We do, on the other hand, have a new season-length plot arc in the offing, in the form of some biological weapons. Gabriel suggests that there’s a member of Directorate S who’s been working on them in the United States, and who has been here even longer than the Jennings have. After a few false starts and near misses, the Jennings make contact with him, and it turns out to be Dylan Baker(!), a great actor whose sarcastic wit is already a boon to the show in the three minutes of dialogue he gets in the episode.

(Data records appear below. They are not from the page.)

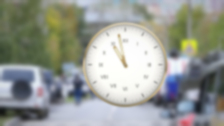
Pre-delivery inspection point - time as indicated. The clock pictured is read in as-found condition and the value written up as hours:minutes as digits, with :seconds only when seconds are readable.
10:58
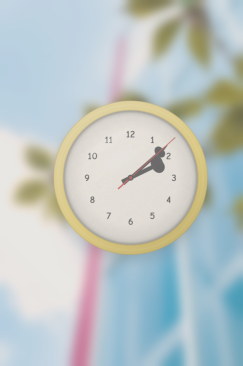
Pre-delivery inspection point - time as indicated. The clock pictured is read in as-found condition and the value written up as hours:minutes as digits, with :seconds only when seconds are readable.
2:08:08
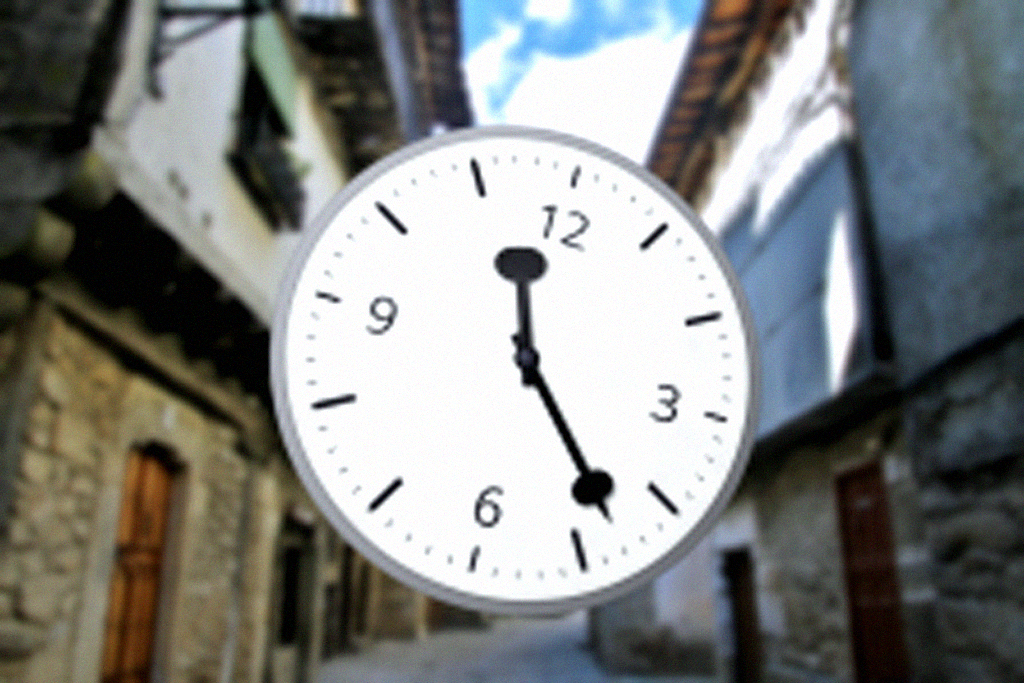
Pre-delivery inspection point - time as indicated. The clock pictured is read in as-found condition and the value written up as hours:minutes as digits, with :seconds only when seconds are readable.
11:23
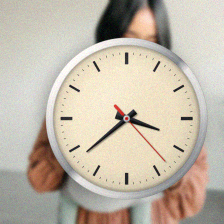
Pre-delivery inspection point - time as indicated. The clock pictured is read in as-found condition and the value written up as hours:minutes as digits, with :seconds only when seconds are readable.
3:38:23
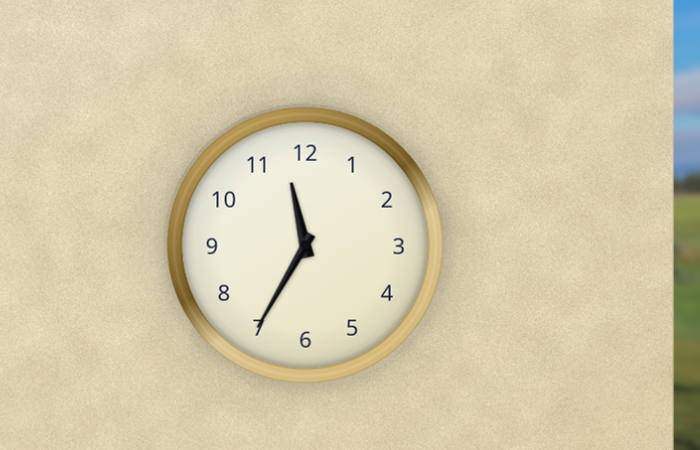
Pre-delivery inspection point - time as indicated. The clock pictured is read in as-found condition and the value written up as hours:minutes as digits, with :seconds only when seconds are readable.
11:35
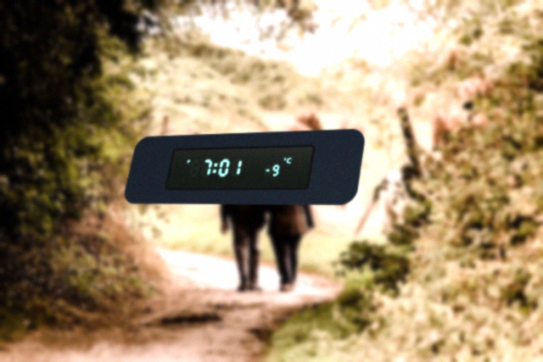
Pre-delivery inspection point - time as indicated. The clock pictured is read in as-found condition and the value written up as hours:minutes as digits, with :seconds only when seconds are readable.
7:01
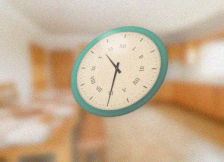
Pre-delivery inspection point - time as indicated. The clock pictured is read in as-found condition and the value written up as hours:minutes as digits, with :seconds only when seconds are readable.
10:30
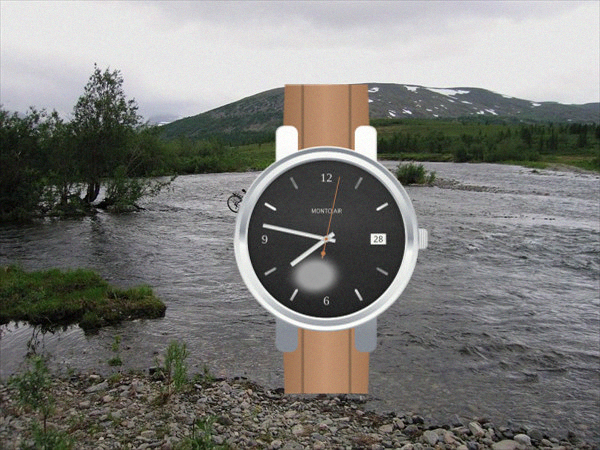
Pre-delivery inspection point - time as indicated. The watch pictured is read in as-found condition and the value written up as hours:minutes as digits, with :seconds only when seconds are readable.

But there’s two other implications to the bio-weapon threat in “Glanders”. The first is the reveal that Tatiana, Oleg’s colleague at the Rezidentura, is working in that program. Arkady is none too pleased about this, especially when it gives her a certain amount of authority to go over her head. It’s more of a suggestion than an actual conflict at this point, but it portends interesting things.

The second is Stan physically threatening Philip while Philip has the deadly biological agent in his breast pocket. Stan is, out of nowhere, sleeping with the woman he met at EST early last season. She spies Philip and Sandra having dinner together, which sends Stan into a jealous, accusatory rage that nearly gets everyone killed. The presence of that vial is a good way to heighten the tension of a standard jealous ex routine, and between Stan’s seeming professional suspicions of Martha, his sudden personal suspicions of Philip, and last season’s green light from the DAG to color outside the lines, he seems poised to be a greater thorn in the Jennings’ side than usual.

“Glanders” also picks up where it left things with Paige last season. She is still asking questions of her parents, trying to better understand what it is that they do and where they go, but hasn’t spilled the beans to anyone else besides Pastor Tim. I’m increasingly suspicious of the Pastor as some kind of spook or agent, given his prodding of Paige to get her parents to come in for a counseling session over the secret, or to at least have her continue asking more questions and relay them to him. But whether that’s a solid guess on my part or a wild bit of grasping at straws, Elizabeth has bugged the church and is listening in, so that seems to be coming to a head sooner rather than later.

Last but not least, the season premiere touches on Nina and Anton. After all the rigamarole last season, Anton’s prototype stealth bomber wing passes the requisite tests. Nina suggests to the former Rezidentura that she’s had more success with friendship and mentorship than seduction. But she has a demand -- to see her husband, possible spurred by Anton’s speech about what a crappy husband she was. It is, once again, more an introduction than the full start of a story, but it has intrigue, if only because I had half-assumed that Nina’s story of marriage last season was a ruse to gain her cellmate’s trust.

But if there’s a consistent thread in “Glanders”, it’s people finding solace in unusual places, whether it’s Philip confiding in Martha, or Paige having to trust her pastor with a bizarre secret, or Nina seeming to find genuine solace in what was supposed to be a mercenary relationship. The season premiere of The Americans has more seed-planting than development outside of Philip, but the seeds are engaging enough to make me want to see what grows out of them.